Because everyone else did. "I don't want to say anything bad about Papa Wemba," says Kinshasa-based journalist Jean-Pierre Nkutu, who writes about Wemba for Le Phare magazine. "Most musicians are not kind to journalists, but he has always been a gentleman. I don't want to disturb that." But is he guilty? "Oh, it's so delicate. But ngulu has been going on for years."

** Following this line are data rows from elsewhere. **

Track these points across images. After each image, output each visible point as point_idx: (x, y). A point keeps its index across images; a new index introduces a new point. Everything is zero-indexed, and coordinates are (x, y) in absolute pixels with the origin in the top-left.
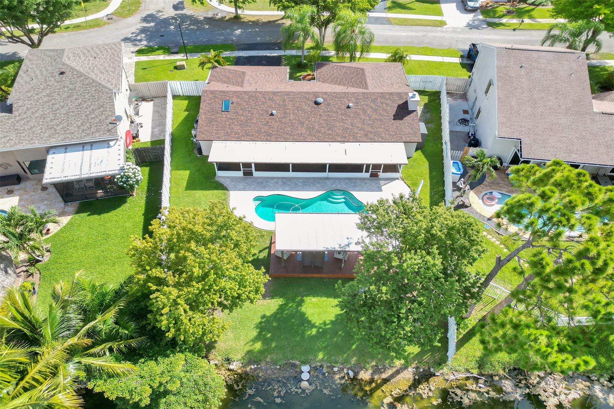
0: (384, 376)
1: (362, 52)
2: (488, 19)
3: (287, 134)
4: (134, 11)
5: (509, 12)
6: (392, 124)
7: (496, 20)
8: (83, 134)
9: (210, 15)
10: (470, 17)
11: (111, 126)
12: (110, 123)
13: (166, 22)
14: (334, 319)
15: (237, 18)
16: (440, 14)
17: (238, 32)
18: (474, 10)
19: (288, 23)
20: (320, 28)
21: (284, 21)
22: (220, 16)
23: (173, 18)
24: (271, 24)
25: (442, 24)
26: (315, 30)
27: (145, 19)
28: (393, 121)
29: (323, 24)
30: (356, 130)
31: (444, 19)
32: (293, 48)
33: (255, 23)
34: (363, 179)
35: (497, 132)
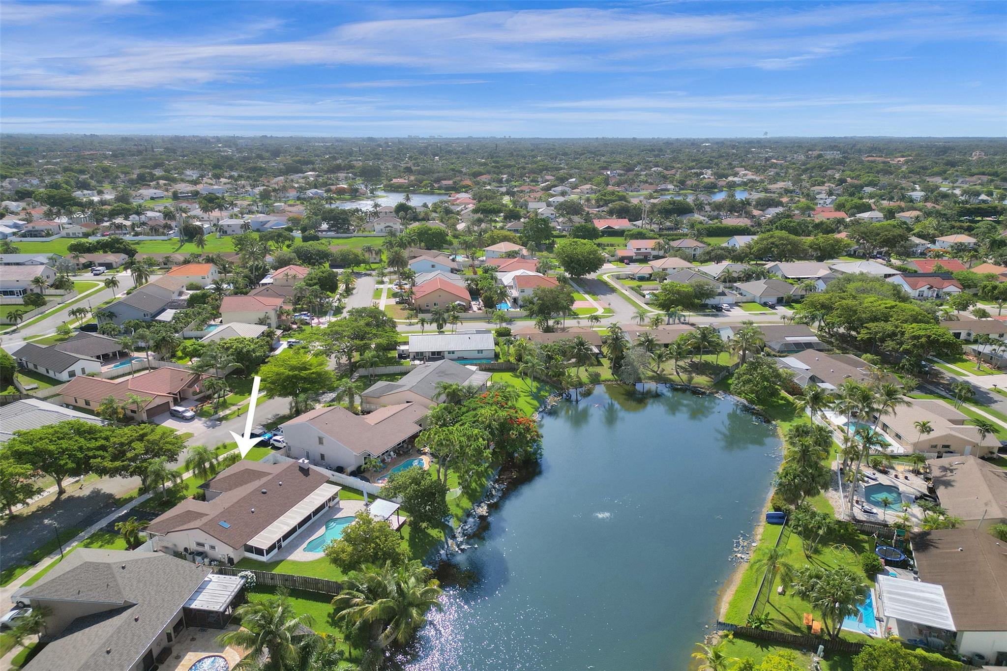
3: (274, 514)
6: (309, 479)
11: (200, 568)
18: (193, 418)
28: (307, 478)
30: (299, 492)
34: (328, 511)
35: (354, 453)
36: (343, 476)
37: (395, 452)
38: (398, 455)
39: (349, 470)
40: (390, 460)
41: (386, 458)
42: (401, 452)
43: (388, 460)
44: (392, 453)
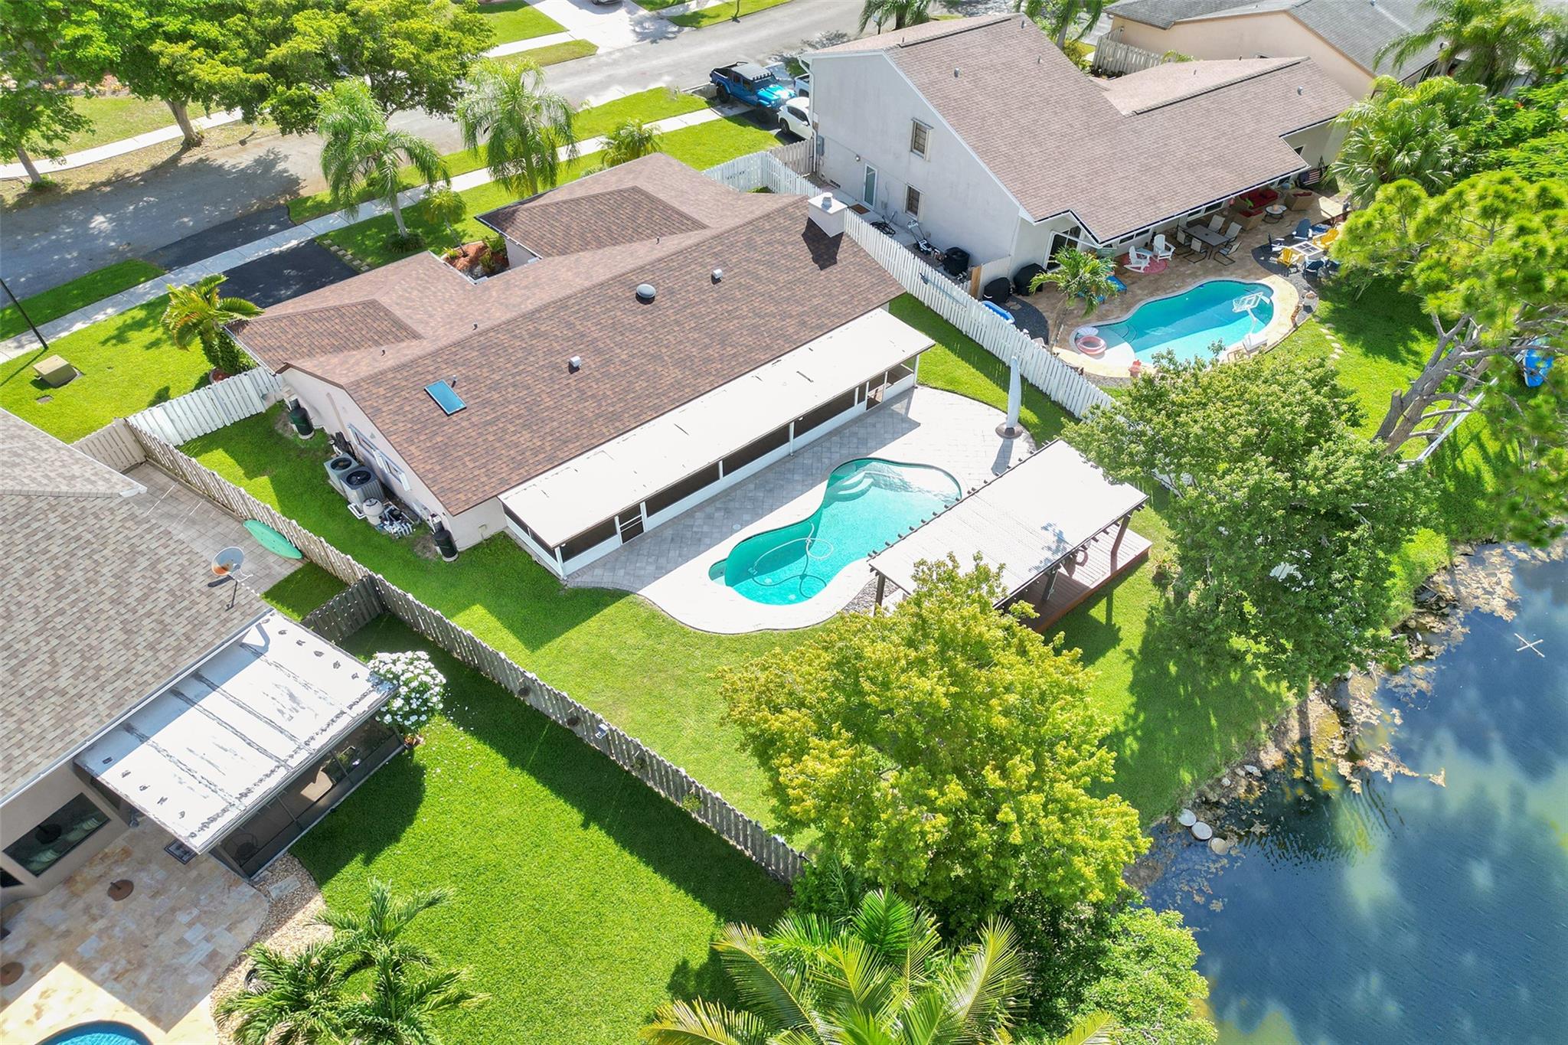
0: (1295, 735)
2: (663, 13)
3: (649, 396)
6: (828, 279)
7: (683, 10)
8: (163, 657)
11: (223, 592)
12: (211, 585)
14: (1134, 699)
15: (44, 188)
16: (557, 27)
17: (101, 223)
18: (615, 2)
25: (586, 47)
28: (823, 273)
30: (775, 323)
31: (576, 36)
33: (122, 185)
34: (858, 420)
35: (1024, 214)
36: (959, 292)
37: (1171, 237)
38: (1183, 251)
39: (987, 272)
40: (1144, 264)
41: (1133, 253)
42: (1196, 245)
43: (1138, 263)
44: (1160, 241)
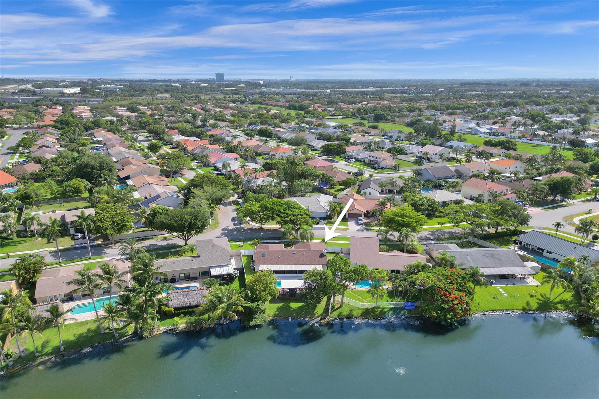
1: (311, 240)
2: (367, 228)
3: (284, 263)
4: (217, 227)
5: (376, 225)
6: (318, 259)
7: (370, 228)
8: (221, 263)
9: (250, 228)
10: (359, 227)
12: (229, 260)
13: (232, 231)
14: (299, 307)
15: (261, 228)
16: (348, 226)
17: (262, 233)
18: (361, 224)
19: (283, 230)
20: (296, 232)
21: (281, 229)
22: (254, 228)
23: (234, 229)
24: (276, 230)
25: (348, 229)
26: (294, 232)
27: (223, 230)
29: (297, 230)
30: (306, 261)
31: (348, 227)
32: (285, 239)
33: (269, 230)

"They all do it," says the Belgian official, matter-of-factly. "Everyone makes money off it. Officials, airport people - everyone." The charge list of the Belgians and French reads like a Top 10 in the Kinshasa hit parade. Koffi Olomide. Werrason. Nyoka Longo. All top musicians, all arrested, all released for lack of evidence. The immigration authorities have made their point. Even though Papa Wemba's international extradition warrant was lifted - "it makes me feel like Osama bin Laden," he said when it was imposed - and even though the Belgians gave him his passport back and told him he could travel freely.

The Congolese rumour mill - Radio Trottoir, or Radio Pavement - points to closed-door politics. "If you ask me," says a friend of Papa's, "they've done a deal. They've used Wemba as an example to rein in everyone else." There are grounds for this view. President Kabila has publicly told musicians to behave more responsibly. Papa Wemba, after having a Paris base for years, is suddenly intent on returning to live in Kin. "He says he wants to," says the friend, "but maybe he had no choice." Maybe that's why the Belgians gave him bail and freedom of movement, even though no trial dates have been set and there is, officially, no reason for Papa to be confident of an acquittal.

Papa won't be drawn on long-term plans. He's going to Kin to celebrate his 55th birthday, to give his free concert, and then it's back to work. His next album will be called Bravo L'Artiste "and it will be my artistic revenge". He's talking big - he wants to work with Craig David, Robert Cray and Stevie Wonder - but the future is murky, no matter how bright his ambition. Last year, the Belgian and French authorities tightened visa requirements. Producers are now supposed to supply a concrete itinerary, proof of accommodation and insurance for every musician. It's costly. No Congolese ensembles have toured in Belgium since the new regulations were set up. There are only a few recording studios in Kinshasa, and technology is basic. Concert tickets cost 50 cents, and most Congolese make less than $1 a day. If Congo's musicians can't travel, they can't make a living.

"This has floored them," says the Belgian official, who is remarkably sympathetic. "It's catastrophic. The Congolese really have to take responsibility." Last year, at a seminar in Kinshasa on the ngulu phenomenon, Congolese officials spoke forcefully of combating the problem. There is vague talk of a professional card system, along Equity lines. Embassy officials are being pressed to be more vigilant. "They asked a group of dancers who'd applied for a visa to come and dance, to prove they were who they said they were," says the Belgian. "But every Congolese can dance! They all know the steps. Our embassy staff have to be less naïve, and the Congolese have to be more rigorous. Otherwise, it's the end of Congolese music."

Papa isn't finished, though. Not yet. He reaches over, pats my arm. His charming manner slips for a moment into star-speak. "The world hasn't forgotten Papa Wemba," he says confidently. "Even now, with all my problems, they know I'm a singer. I'll always be a singer. Just one who's had problems with the law."